Records from a data source
——————————

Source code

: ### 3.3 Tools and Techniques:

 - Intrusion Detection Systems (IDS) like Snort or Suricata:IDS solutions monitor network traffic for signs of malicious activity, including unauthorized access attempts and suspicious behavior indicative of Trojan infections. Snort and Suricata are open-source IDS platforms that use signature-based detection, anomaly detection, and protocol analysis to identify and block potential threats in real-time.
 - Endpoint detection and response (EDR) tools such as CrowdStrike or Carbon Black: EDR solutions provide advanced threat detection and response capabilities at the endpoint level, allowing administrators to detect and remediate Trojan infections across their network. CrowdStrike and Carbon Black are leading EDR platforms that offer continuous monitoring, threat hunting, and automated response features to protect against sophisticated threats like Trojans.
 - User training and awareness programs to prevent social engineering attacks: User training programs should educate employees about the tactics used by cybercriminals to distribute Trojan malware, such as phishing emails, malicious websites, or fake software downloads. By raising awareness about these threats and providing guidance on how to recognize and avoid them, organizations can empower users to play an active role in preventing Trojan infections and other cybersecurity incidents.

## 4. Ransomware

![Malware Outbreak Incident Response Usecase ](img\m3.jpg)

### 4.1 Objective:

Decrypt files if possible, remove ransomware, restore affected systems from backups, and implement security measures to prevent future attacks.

——————————

What the task asks: Rewrite all of the records above, swapping "User training" for "Staff training" everywhere it occurs and changing nothing else.

Final answer:
Source code

: ### 3.3 Tools and Techniques:

 - Intrusion Detection Systems (IDS) like Snort or Suricata:IDS solutions monitor network traffic for signs of malicious activity, including unauthorized access attempts and suspicious behavior indicative of Trojan infections. Snort and Suricata are open-source IDS platforms that use signature-based detection, anomaly detection, and protocol analysis to identify and block potential threats in real-time.
 - Endpoint detection and response (EDR) tools such as CrowdStrike or Carbon Black: EDR solutions provide advanced threat detection and response capabilities at the endpoint level, allowing administrators to detect and remediate Trojan infections across their network. CrowdStrike and Carbon Black are leading EDR platforms that offer continuous monitoring, threat hunting, and automated response features to protect against sophisticated threats like Trojans.
 - Staff training and awareness programs to prevent social engineering attacks: Staff training programs should educate employees about the tactics used by cybercriminals to distribute Trojan malware, such as phishing emails, malicious websites, or fake software downloads. By raising awareness about these threats and providing guidance on how to recognize and avoid them, organizations can empower users to play an active role in preventing Trojan infections and other cybersecurity incidents.

## 4. Ransomware

![Malware Outbreak Incident Response Usecase ](img\m3.jpg)

### 4.1 Objective:

Decrypt files if possible, remove ransomware, restore affected systems from backups, and implement security measures to prevent future attacks.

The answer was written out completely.